Anyway… first the words I wrote this AM, and then a bit of further exploration of them.
“Liberation is a practice that no one can “give” to us, or even “share” with us. Only we can practice. In this way, what really matters is finding that place we can “stay” that challenges and supports us to be uncomfortable, challenged and guided towards a deeper relationship with the paradoxical, impermanent and interdependent nature of reality. Picking and choosing hither and yon that which “works for me” only leads to more dissatisfaction.
We have to be willing to be uncomfortable, challenged, and turned back to the loss of “self-centeredness” (putting ourselves in the center). This is different than being abused, or hurt. Leaving abusive and/or unsupportive teachers and institutions is vital. The practice will continue if you let it, and if you realize that the practice is outside all of that. The Dharma is always the Dharma. It is not created, destroyed, not taught nor given. The Dharma is discovered as we practice.”
The idea that we own the Dharma, or even are able to “teach” it creates a problem. As a “teacher” or “senior practitioner” or “whatever name you want to give me”, what I continue to experience is that I am not able to give you or anyone anything you don’t already have. It is said that we are already enlightened, we already have all we need. If I really believe this, how is it possible for me to “teach” you anything? I have to continually remind myself that all I do is point you to how it is I practice, and what I see when I look into the nature of my own skin bag’s experience. I can encourage you to do the same, I can be present with you in the experience of it and tell you what I notice in my experience. I am not “teaching” as much as I am reflecting and refracting your own insight.

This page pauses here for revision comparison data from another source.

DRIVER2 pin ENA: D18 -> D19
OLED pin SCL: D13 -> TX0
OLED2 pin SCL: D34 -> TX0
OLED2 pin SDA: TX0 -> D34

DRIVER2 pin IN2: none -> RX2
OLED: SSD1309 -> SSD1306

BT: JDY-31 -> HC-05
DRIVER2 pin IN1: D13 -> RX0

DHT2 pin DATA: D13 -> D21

When I first began practice, I heard a teacher named Howie Cohen say, “Nothing is broken”. (Sidenote: I don’t know that he actually said that, but it is what I heard and this hearing set in motion all that has come after it) My own history was such that I was terrified of forms, ceremonies and what I judged as “religious”. I held this view for a very long time, thinking I could learn all I needed from books, sutras and meditation.
8 years later I was looking for sangha to deepen my relationship to the three treasures, and as I read about what that meant, I came across these words from Sogyal Rinpoche (Tibetan Book of Living and Dying) “So when you have explored the mystical traditions, choose one master and follow him or her. It’s one thing to set out on a spiritual journey; it is quite another to find the patience and endurance, the wisdom, courage and humility to follow it to the end.” Rinpoche spends a lot of time on this topic. But in a nutshell, I hear it as an admonition to find a spot that you can “stay” and face whatever happens. With the usual admonitions about not putting up with abuse, and knowing when you have exhausted what the teacher/institution/tradition has to teach you, I encourage the same thing. I don’t think it matters what practice you pick, as much as it does that you keep practicing it.

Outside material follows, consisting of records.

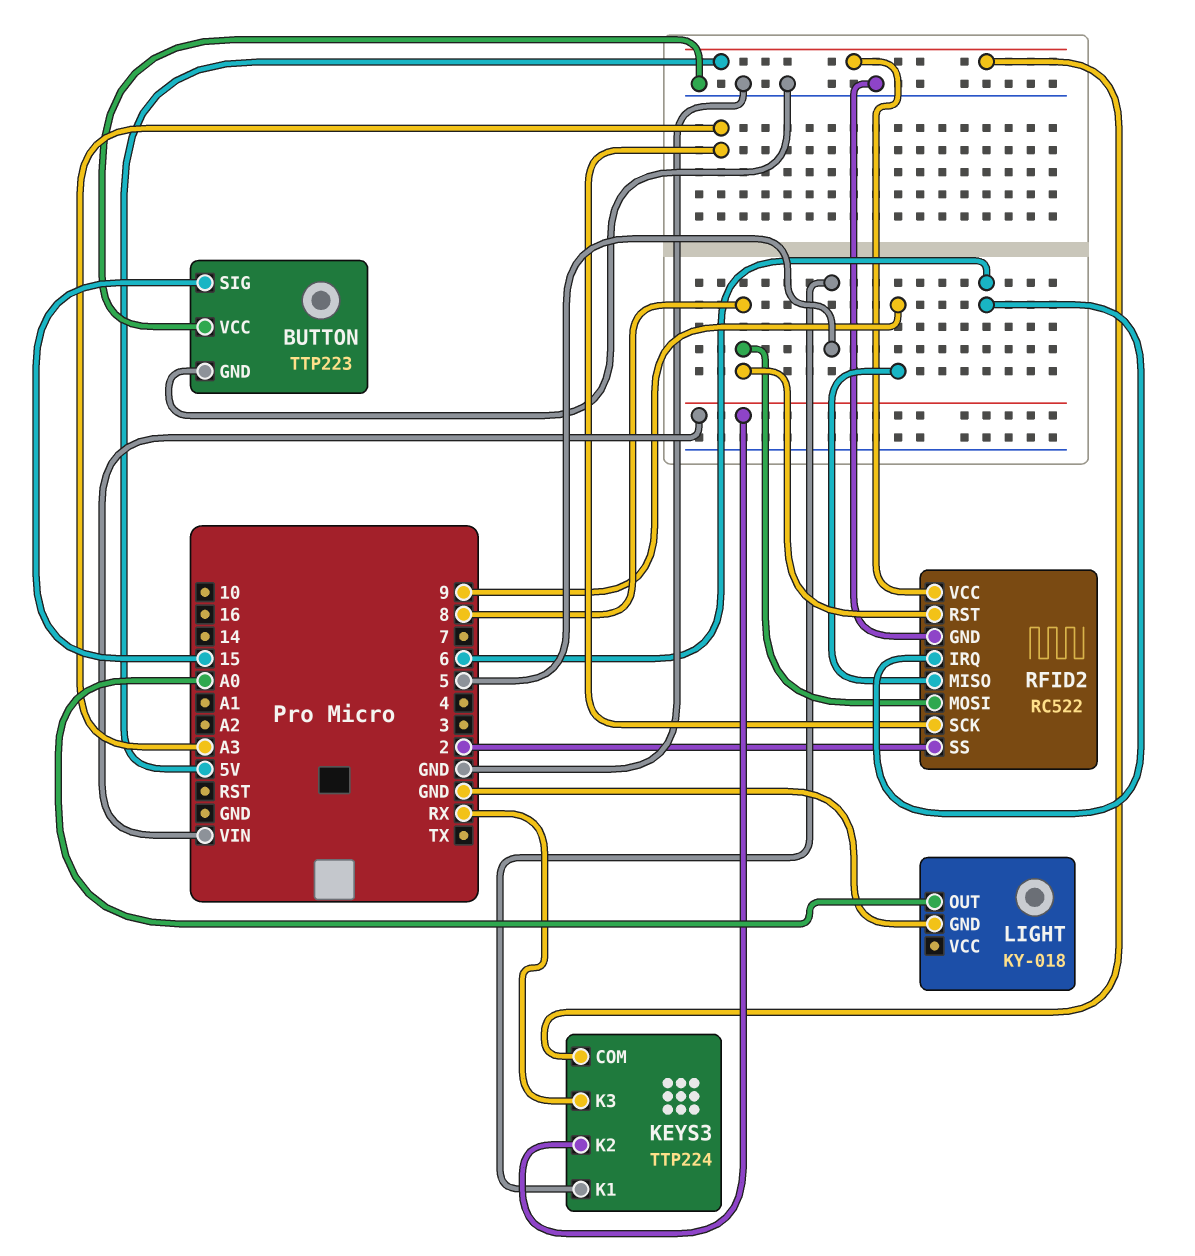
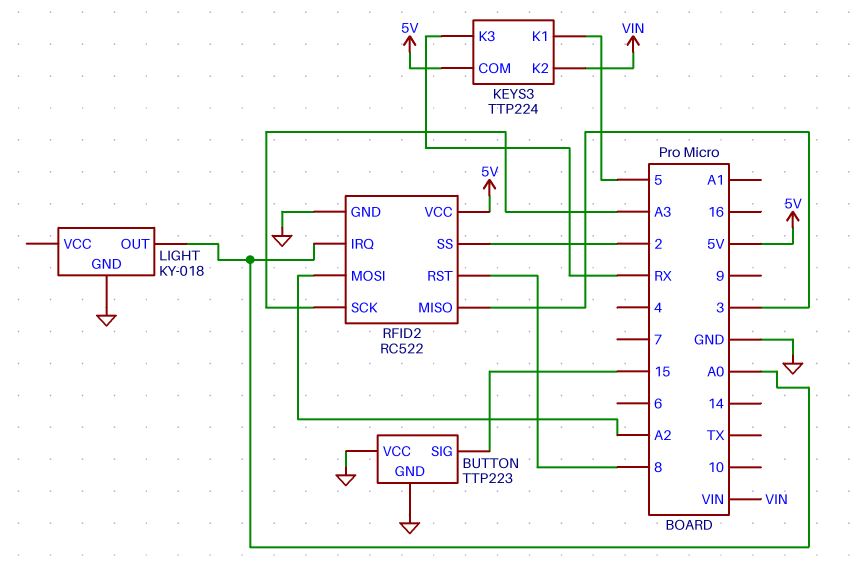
RFID2 pin IRQ: 6 -> A0
RFID2 pin MISO: 9 -> 3
RFID2 pin MOSI: 8 -> A2

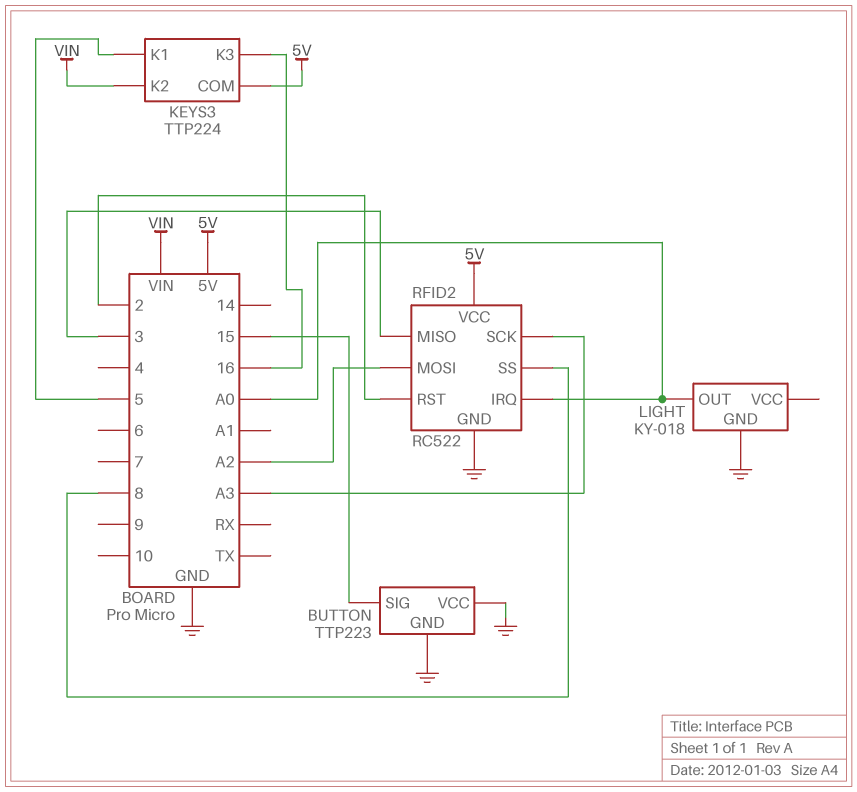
KEYS3 pin K3: RX -> 16
RFID2 pin RST: 8 -> 2
RFID2 pin SS: 2 -> 8

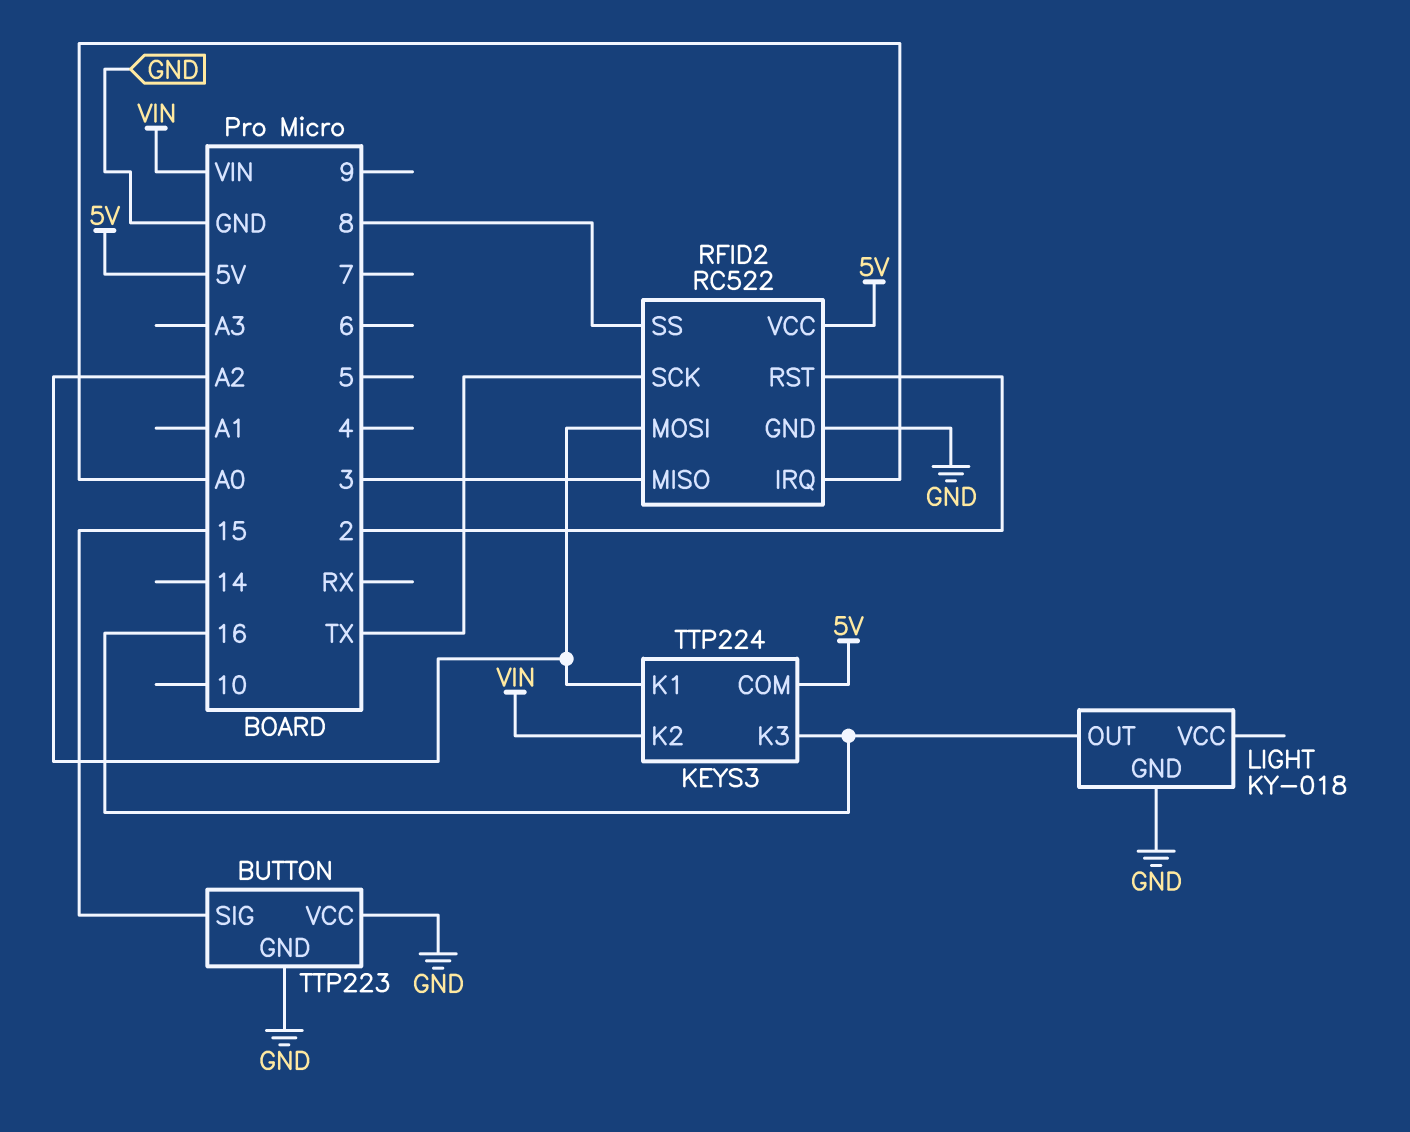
KEYS3 pin K1: 5 -> A2
LIGHT pin OUT: A0 -> 16
RFID2 pin SCK: A3 -> TX

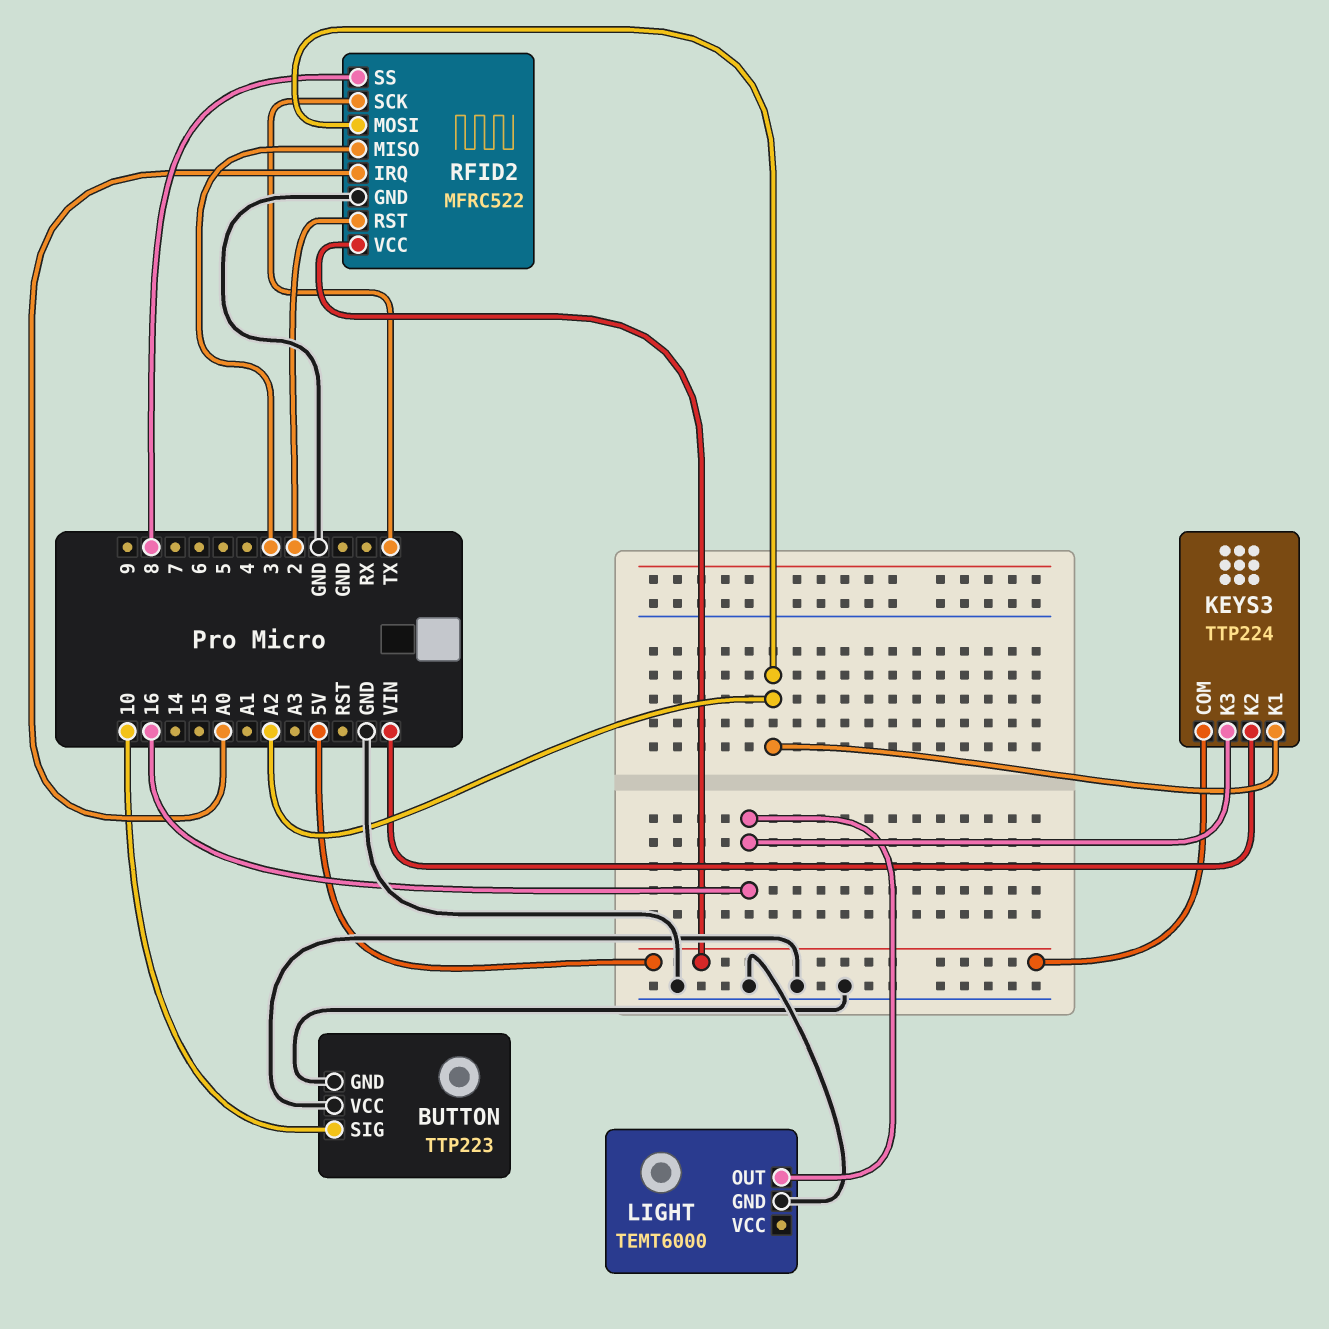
BUTTON pin SIG: 15 -> 10
LIGHT: KY-018 -> TEMT6000
RFID2: RC522 -> MFRC522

We are by nature dissatisfied. We want to pick and choose. “Take what you want and leave the rest” seems to be the mantra of large patches of our spiritual practitioners. I know I certainly did that for a long while. When I first arrived at Zen I did not want the forms, and ceremonies. I thought it was all ridiculous, abusive and unnecessary. Until I started to practice it. When I decided to “stay” and work on my shit, I had to face my own fear, loneliness, disappointments and doubts. I had to realize that I had been abused and traumatized by religions in the past, and deal with that. I had to stay as my own life came forth to be examined and integrated into the nature of my experience.
This is what I found when I stayed. It is why I continue to practice Zen, even after leaving an institutional setting. My practice is still here. It is possible to let go of the things which might stand in our way of practice. Just be careful it’s not some delusion of mind cooked up to knock you off your seat. How are we careful? By staying. Breath after breath after breath after breath.